Yahoo is on the ropes, but this project has been showing promise for a long time. Check out the news today:
Yahoo! recently launched what we believe is the worlds largest Apache Hadoop production application. The Yahoo! Search Webmap is a Hadoop application that runs on a more than 10,000 core Linux cluster and produces data that is now used in every Yahoo! Web search query.
The Webmap build starts with every Web page crawled by Yahoo! and produces a database of all known Web pages and sites on the internet and a vast array of data about every page and site. This derived data feeds the Machine Learned Ranking algorithms at the heart of Yahoo! Search.
Some Webmap size data:
* Number of links between pages in the index: roughly 1 trillion links
* Size of output: over 300 TB, compressed!

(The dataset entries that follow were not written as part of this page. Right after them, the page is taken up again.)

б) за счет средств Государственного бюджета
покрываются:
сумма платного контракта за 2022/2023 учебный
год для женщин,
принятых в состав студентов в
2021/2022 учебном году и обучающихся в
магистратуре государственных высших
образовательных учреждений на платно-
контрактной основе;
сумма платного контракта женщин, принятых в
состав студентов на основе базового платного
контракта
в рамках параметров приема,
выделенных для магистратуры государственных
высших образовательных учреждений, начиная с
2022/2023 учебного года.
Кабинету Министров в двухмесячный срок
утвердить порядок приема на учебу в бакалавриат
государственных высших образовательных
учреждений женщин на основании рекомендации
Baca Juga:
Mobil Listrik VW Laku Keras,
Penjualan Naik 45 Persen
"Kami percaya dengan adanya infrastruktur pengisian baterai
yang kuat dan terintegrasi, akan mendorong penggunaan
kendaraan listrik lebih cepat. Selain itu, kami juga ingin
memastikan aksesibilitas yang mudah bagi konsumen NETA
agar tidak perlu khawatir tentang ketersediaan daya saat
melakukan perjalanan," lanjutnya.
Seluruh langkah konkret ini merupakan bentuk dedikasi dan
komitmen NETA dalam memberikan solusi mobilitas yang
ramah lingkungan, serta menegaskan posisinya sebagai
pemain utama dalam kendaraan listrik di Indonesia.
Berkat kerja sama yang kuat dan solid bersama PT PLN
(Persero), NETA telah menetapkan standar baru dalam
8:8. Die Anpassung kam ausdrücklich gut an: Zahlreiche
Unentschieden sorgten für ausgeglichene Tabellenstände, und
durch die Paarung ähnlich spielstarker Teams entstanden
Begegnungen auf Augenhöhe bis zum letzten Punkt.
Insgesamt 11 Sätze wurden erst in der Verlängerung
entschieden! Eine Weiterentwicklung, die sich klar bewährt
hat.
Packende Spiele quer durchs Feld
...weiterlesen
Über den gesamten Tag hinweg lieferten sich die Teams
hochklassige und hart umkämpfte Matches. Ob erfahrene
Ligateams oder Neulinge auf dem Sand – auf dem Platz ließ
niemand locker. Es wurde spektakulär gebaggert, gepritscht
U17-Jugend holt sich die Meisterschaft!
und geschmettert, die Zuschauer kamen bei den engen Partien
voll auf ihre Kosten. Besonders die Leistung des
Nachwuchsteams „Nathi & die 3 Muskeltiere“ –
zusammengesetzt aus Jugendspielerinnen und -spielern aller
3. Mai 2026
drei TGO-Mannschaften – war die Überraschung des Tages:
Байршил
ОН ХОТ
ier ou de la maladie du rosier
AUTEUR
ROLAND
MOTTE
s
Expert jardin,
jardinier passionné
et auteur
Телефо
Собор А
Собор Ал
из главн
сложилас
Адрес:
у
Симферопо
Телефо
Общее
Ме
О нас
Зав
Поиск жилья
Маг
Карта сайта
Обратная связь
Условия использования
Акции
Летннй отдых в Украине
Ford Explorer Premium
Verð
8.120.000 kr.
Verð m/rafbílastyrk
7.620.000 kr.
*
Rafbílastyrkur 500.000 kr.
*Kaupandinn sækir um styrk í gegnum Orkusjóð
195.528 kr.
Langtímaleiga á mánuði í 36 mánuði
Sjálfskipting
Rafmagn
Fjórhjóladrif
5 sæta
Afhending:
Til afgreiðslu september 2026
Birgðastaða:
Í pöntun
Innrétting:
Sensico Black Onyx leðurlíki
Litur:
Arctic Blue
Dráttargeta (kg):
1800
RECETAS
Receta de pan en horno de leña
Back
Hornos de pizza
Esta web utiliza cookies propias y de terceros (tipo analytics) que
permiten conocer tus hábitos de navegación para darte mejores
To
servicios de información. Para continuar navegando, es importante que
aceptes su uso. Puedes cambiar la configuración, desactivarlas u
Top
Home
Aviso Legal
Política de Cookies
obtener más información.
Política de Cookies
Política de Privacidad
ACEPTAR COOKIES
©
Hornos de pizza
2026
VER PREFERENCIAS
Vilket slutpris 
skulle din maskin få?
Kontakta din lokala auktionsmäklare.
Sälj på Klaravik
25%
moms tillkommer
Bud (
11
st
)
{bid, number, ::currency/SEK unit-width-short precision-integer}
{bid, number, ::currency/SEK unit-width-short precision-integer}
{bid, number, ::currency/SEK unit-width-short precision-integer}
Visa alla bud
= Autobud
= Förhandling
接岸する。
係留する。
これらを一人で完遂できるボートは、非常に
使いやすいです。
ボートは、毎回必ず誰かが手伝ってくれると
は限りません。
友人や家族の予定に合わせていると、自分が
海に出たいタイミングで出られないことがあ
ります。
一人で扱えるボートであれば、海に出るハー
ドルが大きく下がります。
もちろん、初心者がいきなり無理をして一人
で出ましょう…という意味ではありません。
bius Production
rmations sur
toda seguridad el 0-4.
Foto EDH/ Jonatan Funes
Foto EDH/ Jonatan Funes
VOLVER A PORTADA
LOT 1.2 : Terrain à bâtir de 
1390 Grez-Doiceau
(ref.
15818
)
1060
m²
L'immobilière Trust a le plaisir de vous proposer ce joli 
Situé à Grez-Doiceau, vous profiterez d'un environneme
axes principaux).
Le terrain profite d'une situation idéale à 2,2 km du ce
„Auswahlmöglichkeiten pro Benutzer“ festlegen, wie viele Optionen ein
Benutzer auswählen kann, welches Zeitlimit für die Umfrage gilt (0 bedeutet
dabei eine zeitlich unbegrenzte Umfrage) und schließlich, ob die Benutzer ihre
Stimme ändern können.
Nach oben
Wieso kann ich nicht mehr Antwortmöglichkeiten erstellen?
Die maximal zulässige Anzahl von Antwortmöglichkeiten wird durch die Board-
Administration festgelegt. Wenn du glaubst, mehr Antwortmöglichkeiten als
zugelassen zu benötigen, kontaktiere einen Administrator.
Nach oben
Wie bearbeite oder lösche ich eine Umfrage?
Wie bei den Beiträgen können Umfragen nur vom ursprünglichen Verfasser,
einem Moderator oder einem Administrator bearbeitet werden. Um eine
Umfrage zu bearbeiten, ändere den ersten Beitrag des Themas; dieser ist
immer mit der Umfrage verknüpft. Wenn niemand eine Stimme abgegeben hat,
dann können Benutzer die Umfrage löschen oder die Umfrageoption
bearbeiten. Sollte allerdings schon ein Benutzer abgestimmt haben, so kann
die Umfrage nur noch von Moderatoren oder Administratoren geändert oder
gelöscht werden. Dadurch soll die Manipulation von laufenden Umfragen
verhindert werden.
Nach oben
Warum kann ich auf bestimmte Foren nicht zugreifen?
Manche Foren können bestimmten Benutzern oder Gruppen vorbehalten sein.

* Number of cores used to run a single Map-Reduce job: over 10,000
* Raw disk used in the production cluster: over 5 Petabytes
3 thoughts on “Meanwhile, Hadoop News”
What does this mean to the web searcher? I have seen several blogs write about this topic, but none has explained why this is important. Could you?
To a web searcher, it doesn’t mean that much other than the Yahoo index is a little bigger and fresher. However, the important piece is that Hadoop is stable enough to be used at scale in production. If you have a program that doesn’t fit on a single computer, you can use Hadoop to scale it out to thousands of computers. For free.